Therapist and client tell and retell, and interpret and reinterpret, the story of the client. Both clients and heroes have typically had difficulties in the family of origin: they have often suffered child abuse, shame and humiliation, parental rejection and /or abandonment. In place of a nurturing caretaker, they must live with a tormentor. For example, Cinderella had a wicked stepmother and evil stepsisters. Snow White had a cruel stepmother who plotted to murder the beautiful girl in order to end the competition the girl's beauty posed to her fading beauty. Chance may also contribute to the woes of the protagonist. For example, in The Girl Without Hands, the father unwittingly makes a pact with the devil that ends in the sacrifice of his daughter's hands. In this story, the father dwells in poverty. His poorness can be viewed as a metaphor for a lack of emotional strength that can lead an actual father or mother to abuse a daughter or son. If a child is perceived by a parent as a potential resource to satiate his or her own unmet needs, then that child's development, like the hands in the story, may be sacrificed in the service of parental deficiency. Psychological wounding, such as symbolically expressed by the father in the fairy tale who destroyed his daughter's hands, is often at the core of psychotherapeutic treatment. In real life, dehumanization has murdered the souls of countless individuals who live tragic lives. A disturbing family casts a spell. Therefore, deeper understanding of the journey of the heroine, wherein she is resilient and eventually thriving, may illuminate pathways out of anguish for those suffering. Heroines are never defeated by the abuse. The more Cinderella and Snow White are victimized by cruel others, the more sympathy they elicit. By encouraging clients who have been abused to identify with fairy tale heroines, the therapist may help them to attain empathy for themselves.

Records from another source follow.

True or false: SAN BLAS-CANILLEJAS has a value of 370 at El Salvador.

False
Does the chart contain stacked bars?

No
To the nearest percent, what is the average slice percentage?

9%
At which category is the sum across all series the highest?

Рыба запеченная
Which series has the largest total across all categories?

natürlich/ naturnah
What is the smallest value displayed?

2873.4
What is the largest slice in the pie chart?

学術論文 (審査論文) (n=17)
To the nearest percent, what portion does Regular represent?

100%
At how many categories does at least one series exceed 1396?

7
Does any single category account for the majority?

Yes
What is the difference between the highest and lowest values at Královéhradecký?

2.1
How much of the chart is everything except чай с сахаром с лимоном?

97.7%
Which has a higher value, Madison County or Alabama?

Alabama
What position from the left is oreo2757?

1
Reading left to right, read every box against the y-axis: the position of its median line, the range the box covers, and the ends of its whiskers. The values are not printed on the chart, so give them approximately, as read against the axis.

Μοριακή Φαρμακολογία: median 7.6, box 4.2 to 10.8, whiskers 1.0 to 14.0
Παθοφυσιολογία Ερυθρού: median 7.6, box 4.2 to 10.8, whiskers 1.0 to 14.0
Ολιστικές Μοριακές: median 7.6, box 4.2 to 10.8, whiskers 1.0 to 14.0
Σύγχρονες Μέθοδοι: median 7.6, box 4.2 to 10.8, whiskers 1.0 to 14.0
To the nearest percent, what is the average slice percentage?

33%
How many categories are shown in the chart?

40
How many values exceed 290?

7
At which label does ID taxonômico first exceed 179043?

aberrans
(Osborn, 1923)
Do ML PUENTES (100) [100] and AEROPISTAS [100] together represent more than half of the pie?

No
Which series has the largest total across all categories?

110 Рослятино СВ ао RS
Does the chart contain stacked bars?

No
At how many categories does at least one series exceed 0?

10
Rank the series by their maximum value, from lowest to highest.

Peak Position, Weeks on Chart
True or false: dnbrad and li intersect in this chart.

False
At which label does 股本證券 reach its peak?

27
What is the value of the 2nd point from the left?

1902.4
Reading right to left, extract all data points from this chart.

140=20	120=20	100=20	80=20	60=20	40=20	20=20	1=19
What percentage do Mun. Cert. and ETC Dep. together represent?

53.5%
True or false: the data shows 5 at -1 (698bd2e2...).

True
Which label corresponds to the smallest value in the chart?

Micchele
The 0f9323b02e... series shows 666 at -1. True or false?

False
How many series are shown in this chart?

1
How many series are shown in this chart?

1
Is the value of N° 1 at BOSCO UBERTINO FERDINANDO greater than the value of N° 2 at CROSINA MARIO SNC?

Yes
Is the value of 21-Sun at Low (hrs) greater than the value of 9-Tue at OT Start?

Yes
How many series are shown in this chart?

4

Psychological healing is often associated with the mastery of positive, cognitive reframes of disturbing situations. Fairy tales, with their powerful imagery of the protagonist as she overcomes destructive forces through creative action, lend themselves easily to the creation of new stories about the defeat of depression and anxiety. As the protagonists survive the dark forest, and its attendant perils destroy the witch or wicked stepmother, their resilience strengthens. The hero or heroine models one who struggles, yet eventually succeeds, by taking potent action, and by their example, may stimulate others to do the same. “Heroines are never defeated by the abuse. The more Cinderella and Snow White are victimized by cruel others, the more sympathy they elicit. “ The factor that enables abused children to transcend bad treatment, and to live successful lives, was a “caring other”. Classic stories contain these deep truths. Sociologist Lillian Rubin, has shown in her book, The Transcendent Child, that an experience with a supportive person outside the family is the factor that determines successful adaptation. The use of fairy tales as reframes enables clients to view difficulties as prerequisites for change. Life is unjust, yet compassion may lead to escape from pain. Contrast the beginning of the story of The Ugly Duckling, wherein "The ducks bit him, the hens pecked him, and the girl who fed him kicked him aside..." Even his mother said "I wish...you were miles away," with the ending wherein "He thought of how he had been... scorned, and now he was the most beautiful of all birds."

Bette U. Kiernan, MFT is a psychotherapist in private practice in Palo Alto, where she works with individuals, couples and groups. She has widely taught the Meanings of Fairy Tales. She has twice presented her work at MIT’s International Conference on Media in Transition.